Tutorial: A Module for Linear Regression


Orthogonal Regression

In the previous section, you ran a module that computes parameter estimates and statistics for a linear regression model. All of the matrices used in the Regress module are global variables because the Regress module does not have any arguments. Consequently, you can use those matrices in additional calculations.

Suppose you want to correlate the parameter estimates. To do this, you can calculate the covariance of the estimates, then scale the covariance into a correlation matrix with values of 1 on the diagonal. The following statements perform these operations:

covb = xpxi*mse;              /* covariance of estimates */
s = 1/sqrt(vecdiag(covb));    /* standard errors */
corrb = diag(s)*covb*diag(s); /* correlation of estimates */
print covb, s, corrb;

The results are shown in FigureĀ 4.6. The covariance matrix of the estimates is contained in the covb matrix. The vector s contains the standard errors of the parameter estimates and is used to compute the correlation matrix of the estimates (corrb).

Equivalently, you can form the covb matrix and then call the COV2CORR function in order to generate the corrb matrix: corrb = cov2corr(covb).

Figure 4.6: Covariance and Correlation Matrices for Estimates

Regression Results
SSE DFE MSE RSquare
6.4 2 3.2 0.9923518

Parameter Estimates
Estimate StdErr t Pr>|t|
2.4 3.8367 0.6255 0.5955
-3.2 2.9238 -1.094 0.388
2 0.4781 4.1833 0.0527

y yhat resid
1 1.2 -0.2
5 4 1
9 10.8 -1.8
23 21.6 1.4
36 36.4 -0.4

covb
14.72 -10.56 1.6
-10.56 8.5485714 -1.371429
1.6 -1.371429 0.2285714

s
0.260643
0.3420214
2.0916501

corrb
1 -0.941376 0.8722784
-0.941376 1 -0.981105
0.8722784 -0.981105 1



You can also use the Regress module to carry out an orthogonalized regression version of the previous polynomial regression. In general, the columns of $\mb{X}$ are not orthogonal. You can use the ORPOL function to generate orthogonal polynomials for the regression. Using them provides greater computing accuracy and reduced computing times. When you use orthogonal polynomial regression, you can expect the statistics of fit to be the same and expect the estimates to be more stable and uncorrelated.
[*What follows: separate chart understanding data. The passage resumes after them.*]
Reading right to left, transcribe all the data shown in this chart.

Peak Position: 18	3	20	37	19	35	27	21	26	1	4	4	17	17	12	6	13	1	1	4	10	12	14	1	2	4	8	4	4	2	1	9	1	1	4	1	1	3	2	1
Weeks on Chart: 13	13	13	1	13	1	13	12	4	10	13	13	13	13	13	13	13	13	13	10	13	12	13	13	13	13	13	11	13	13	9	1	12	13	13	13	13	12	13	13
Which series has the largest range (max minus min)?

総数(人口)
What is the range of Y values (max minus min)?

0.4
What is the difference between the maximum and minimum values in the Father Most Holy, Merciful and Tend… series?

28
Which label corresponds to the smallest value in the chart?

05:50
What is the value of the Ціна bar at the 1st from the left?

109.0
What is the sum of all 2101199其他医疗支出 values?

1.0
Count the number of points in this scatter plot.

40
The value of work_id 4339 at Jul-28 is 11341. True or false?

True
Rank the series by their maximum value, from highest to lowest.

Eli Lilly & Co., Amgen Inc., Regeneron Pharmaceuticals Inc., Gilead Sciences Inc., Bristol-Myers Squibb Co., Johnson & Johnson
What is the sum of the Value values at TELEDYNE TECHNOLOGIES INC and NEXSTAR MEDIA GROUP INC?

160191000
To perform an orthogonal regression on the data, you must first create a vector that contains the values of the independent variable x, which is the second column of the design matrix $\mb{X}$. Then, use the ORPOL function to generate orthogonal second degree polynomials. The following statements perform these operations:

x1 = x[,2];                   /* data = second column of X */
x = orpol(x1, 2);             /* generate orthogonal polynomials */
run Regress;                  /* run Regress module */

covb = xpxi*mse;              /* covariance of estimates */
s = 1 / sqrt(vecdiag(covb));
corrb = diag(s)*covb*diag(s);
print covb, s, corrb;

Figure 4.7: Covariance and Correlation Matrices for Estimates

Regression Results
SSE DFE MSE RSquare
6.4 2 3.2 0.9923518

Parameter Estimates
Estimate StdErr t Pr>|t|
33.094 1.7889 18.5 0.0029
27.828 1.7889 15.556 0.0041
7.4833 1.7889 4.1833 0.0527

y yhat resid
1 1.2 -0.2
5 4 1
9 10.8 -1.8
23 21.6 1.4
36 36.4 -0.4

covb
3.2 0 0
0 3.2 0
0 0 3.2

s
0.559017
0.559017
0.559017

corrb
1 0 0
0 1 0
0 0 1



For these data, the off-diagonal values of the corrb matrix are displayed as zeros. For some analyses you might find that certain matrix elements are very close to zero but not exactly zero because of the computations of floating-point arithmetic. You can use the RESET FUZZ option to control whether small values are printed as zeros.